JUST SQUEEZE IN HERE – PUT YOUR DRINK HERE – NO! HERE!!!
Once everyone had availed themselves of the conveniences and returned to their seats we settled down as the opening credits rolled and I started to relax. But no sooner had the legendary theme music faded than I realised mum was choking on a piece of The Odeon’s finest popcorn. In fact, by the sound of it that piece of popcorn had been inhaled directly into a main bronchus and she was now trying to cough up an entire lung. The wheezing, barking and spluttering lasted for about twenty seconds, several people turned back in their seats in genuine concern as opposed to annoyance at the interruption and then, as quickly as it had started, it stopped. Mum went from imminent respiratory failure to happy cinema-goer in a matter of moments and stared at the screen as if nothing had happened. There was no trace of the usual embarrassment that accompanies a noisy coughing episode in a confined space. She simply looked straight ahead and everyone else turned back round to address the main feature (some, perhaps slightly disappointed that the drama was over – a good medical emergency often enhances a trip out as long as one is not the patient, a relative or doctor). I meanwhile, was having visions of paramedics attempting resuscitation against a backdrop of Stormtroopers (How would they do it? Would they have to stop the film?

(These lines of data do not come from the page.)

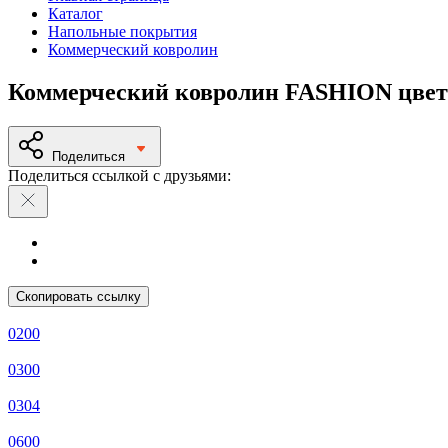
Каталог
Напольные покрытия
Коммерческий ковролин
Коммерческий ковролин FASHION цвет
Поделиться
Поделиться ссылкой с друзьями:
Скопировать ссылку
0200
0300
0304
0600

Would everyone be really pissed off with us? Why on earth would I give a toss about that? – How terribly British) which somewhat impaired my enjoyment of the remainder of the film. A couple of similar episodes followed at intervals before I realised that perhaps popcorn was not the best and took it away.
Since then we have a noticed an increasing frequency to these choking incidents, Sunday lunches punctuated by collective breath-holding from the family whilst we wait for mum to regain normal respiratory function, an episode on holiday where she coughed so much she vomited on the table (crowded restaurant – not ideal, see later post) and enough independent comment to justify looking at it a little more closely. I suggested to dad that we get a Speech and Language team (SALT) assessment. I think he remains entirely bemused as to why I feel this is necessary – to him it is just a little cough and I suspect he has got used to it. Clearly, it may well prove to be a series of innocuous viral respiratory infections that resolve and allow my mother to return to popcorn-eating with gusto. But if we want to avoid an aspiration pneumonia, protracted hospital stay and potentially issues with artificial feeding surely it is best to get her swallowing assessed properly. Put in this context he couldn’t really refuse (poor man – I’m a bit mean like that) so he has seen the GP (eventually – I know – it is frustrating for us too) and the request has gone in.
I’ll keep you posted as I’m sure you’re all on the edge of your seats!